*** Data shown ***

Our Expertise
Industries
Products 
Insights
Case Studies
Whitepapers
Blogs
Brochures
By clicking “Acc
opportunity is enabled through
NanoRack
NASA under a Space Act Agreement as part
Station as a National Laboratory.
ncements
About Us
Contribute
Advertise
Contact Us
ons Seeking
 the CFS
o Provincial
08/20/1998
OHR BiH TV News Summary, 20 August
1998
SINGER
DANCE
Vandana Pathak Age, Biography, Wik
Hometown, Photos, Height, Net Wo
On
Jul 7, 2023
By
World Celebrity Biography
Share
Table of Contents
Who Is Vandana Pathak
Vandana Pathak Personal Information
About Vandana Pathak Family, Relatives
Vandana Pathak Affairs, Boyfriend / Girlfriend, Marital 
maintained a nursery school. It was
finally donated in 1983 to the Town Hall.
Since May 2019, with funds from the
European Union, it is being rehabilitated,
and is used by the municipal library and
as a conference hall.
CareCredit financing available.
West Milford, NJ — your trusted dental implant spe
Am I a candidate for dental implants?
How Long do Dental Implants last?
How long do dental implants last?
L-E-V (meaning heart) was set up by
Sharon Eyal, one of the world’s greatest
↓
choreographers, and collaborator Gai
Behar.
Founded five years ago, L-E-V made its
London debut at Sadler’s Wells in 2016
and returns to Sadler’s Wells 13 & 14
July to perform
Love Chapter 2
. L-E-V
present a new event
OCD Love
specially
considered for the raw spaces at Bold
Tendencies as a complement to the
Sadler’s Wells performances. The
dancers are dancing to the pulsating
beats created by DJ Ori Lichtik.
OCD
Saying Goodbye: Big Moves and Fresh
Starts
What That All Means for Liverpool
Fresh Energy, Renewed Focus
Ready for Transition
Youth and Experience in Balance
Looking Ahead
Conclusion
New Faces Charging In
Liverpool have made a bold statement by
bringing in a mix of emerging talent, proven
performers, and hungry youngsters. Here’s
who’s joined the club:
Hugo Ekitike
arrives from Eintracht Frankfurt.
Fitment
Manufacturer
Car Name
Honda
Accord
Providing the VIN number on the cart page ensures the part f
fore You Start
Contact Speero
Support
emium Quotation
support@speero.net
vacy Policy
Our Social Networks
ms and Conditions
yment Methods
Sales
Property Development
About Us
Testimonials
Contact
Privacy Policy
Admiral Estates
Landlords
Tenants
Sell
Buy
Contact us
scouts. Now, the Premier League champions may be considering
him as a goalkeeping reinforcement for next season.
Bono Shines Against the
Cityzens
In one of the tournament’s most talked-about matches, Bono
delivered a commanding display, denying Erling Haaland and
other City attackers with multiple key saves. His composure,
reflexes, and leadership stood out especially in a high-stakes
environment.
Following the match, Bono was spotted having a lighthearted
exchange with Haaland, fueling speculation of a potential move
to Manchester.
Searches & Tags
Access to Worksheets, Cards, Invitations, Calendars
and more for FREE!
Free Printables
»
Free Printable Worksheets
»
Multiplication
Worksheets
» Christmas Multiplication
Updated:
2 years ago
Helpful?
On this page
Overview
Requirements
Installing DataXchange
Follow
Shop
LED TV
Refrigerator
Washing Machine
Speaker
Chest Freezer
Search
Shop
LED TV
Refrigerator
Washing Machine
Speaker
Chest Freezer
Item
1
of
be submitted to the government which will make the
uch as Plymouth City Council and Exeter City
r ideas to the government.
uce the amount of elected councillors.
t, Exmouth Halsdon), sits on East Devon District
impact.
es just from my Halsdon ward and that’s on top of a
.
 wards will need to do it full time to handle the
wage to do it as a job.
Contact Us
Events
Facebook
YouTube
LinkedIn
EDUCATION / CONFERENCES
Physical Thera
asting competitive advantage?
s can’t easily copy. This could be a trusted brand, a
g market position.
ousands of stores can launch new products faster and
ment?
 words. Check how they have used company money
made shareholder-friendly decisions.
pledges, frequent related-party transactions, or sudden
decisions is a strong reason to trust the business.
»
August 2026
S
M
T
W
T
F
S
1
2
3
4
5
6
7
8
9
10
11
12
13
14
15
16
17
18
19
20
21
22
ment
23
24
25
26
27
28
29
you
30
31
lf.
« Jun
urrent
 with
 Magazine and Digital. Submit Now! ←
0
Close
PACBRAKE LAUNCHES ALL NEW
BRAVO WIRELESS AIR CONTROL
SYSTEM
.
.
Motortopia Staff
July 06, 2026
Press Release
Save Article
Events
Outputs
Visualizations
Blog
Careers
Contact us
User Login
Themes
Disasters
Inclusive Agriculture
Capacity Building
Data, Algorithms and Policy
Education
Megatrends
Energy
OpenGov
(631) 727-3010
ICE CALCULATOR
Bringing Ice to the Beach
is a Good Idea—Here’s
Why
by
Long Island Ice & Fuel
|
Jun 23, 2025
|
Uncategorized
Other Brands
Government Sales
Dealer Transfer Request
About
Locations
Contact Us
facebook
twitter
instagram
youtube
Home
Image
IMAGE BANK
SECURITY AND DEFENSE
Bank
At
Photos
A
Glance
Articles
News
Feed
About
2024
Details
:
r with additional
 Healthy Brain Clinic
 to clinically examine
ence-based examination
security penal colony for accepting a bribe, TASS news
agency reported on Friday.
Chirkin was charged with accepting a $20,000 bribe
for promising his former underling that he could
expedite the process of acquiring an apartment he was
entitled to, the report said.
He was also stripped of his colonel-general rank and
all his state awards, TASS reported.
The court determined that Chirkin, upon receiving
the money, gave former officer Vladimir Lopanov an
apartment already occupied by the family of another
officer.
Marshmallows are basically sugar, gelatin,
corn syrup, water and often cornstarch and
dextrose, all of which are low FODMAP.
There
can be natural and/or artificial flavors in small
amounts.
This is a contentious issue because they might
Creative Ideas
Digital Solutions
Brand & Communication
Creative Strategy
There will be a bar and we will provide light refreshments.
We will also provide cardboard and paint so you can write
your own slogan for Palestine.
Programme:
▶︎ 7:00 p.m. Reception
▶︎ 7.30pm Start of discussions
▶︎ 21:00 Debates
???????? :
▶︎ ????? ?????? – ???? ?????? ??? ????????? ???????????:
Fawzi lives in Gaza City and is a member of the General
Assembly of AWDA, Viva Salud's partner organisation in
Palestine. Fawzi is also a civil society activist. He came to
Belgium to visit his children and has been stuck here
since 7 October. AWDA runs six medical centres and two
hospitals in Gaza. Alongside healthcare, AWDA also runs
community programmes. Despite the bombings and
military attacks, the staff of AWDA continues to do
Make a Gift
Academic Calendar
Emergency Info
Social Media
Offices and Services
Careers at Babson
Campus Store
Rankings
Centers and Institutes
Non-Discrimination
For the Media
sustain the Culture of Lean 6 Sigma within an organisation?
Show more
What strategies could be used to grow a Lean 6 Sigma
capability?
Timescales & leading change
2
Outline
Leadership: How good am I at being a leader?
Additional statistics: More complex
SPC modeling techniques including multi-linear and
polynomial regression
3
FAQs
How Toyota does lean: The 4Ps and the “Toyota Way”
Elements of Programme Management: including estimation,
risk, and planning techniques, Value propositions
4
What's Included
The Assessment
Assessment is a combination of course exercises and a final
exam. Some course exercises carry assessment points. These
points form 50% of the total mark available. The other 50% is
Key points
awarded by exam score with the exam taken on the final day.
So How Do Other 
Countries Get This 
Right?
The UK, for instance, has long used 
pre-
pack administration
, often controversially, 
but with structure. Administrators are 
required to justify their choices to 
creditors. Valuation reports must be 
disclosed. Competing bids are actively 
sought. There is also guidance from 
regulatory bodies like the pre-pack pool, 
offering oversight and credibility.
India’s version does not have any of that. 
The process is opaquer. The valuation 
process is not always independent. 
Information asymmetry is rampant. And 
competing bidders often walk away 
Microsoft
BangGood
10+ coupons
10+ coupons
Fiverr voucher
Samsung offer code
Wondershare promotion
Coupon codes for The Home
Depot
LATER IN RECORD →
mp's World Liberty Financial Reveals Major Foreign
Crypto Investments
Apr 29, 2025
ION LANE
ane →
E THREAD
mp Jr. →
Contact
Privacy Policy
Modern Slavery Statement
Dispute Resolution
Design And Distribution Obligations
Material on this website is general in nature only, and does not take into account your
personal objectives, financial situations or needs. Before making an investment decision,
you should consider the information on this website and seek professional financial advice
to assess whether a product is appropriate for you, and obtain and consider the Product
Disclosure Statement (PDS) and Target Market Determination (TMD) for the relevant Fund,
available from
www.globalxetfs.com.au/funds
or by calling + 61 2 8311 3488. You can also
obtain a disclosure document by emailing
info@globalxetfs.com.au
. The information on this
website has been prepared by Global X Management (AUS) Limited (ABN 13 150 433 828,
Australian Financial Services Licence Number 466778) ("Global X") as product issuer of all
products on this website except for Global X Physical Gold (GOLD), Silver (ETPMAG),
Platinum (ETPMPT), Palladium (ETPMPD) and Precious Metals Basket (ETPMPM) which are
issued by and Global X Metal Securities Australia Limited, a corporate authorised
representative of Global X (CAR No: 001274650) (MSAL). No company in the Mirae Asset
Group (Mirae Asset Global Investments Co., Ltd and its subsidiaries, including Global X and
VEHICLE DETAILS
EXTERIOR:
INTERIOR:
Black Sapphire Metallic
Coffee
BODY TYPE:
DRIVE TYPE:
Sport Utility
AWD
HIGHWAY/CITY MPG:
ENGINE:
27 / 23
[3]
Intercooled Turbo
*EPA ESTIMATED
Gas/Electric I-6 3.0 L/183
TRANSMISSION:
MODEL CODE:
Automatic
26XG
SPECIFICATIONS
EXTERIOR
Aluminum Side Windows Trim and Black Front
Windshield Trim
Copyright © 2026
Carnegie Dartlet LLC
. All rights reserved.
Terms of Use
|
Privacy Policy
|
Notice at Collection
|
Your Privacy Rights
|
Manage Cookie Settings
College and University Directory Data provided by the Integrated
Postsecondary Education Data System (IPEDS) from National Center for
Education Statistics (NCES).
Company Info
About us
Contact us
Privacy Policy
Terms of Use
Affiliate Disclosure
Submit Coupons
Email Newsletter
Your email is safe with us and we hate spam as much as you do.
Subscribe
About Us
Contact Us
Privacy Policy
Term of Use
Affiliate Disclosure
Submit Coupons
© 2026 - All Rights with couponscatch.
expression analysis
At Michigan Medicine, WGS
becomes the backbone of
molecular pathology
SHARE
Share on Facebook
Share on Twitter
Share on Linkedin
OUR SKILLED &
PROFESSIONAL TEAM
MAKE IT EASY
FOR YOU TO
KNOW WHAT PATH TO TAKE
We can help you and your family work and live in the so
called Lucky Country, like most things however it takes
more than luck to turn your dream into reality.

*** End of Data shown ***

**Exercise goal**
Answer with one number, namely the count of lines in the entries that include the word "into".

**Output for this exercise**
2